AIM OF THE EXERCISE => Without the pictures, repeat the listing character for character.

DATA SECTION =>

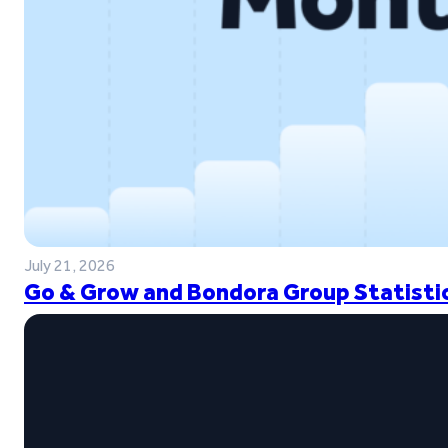
July 21, 2026
Go & Grow and Bondora Group Statistic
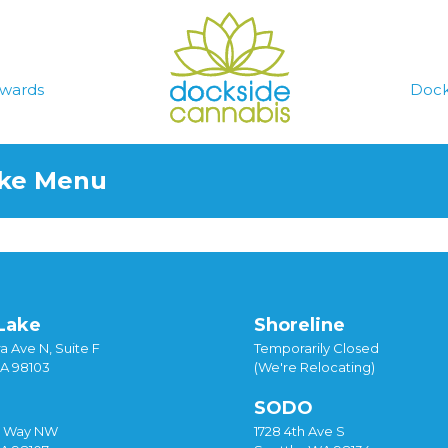
wards
Dock
ake Menu
Lake
Shoreline
a Ave N, Suite F
Temporarily Closed
WA 98103
(We're Relocating)
SODO
y Way NW
1728 4th Ave S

SOLUTION =>
July 21, 2026
Go & Grow and Bondora Group Statistic
wards
Dock
ake Menu
Lake
Shoreline
a Ave N, Suite F
Temporarily Closed
WA 98103
(We're Relocating)
SODO
y Way NW
1728 4th Ave S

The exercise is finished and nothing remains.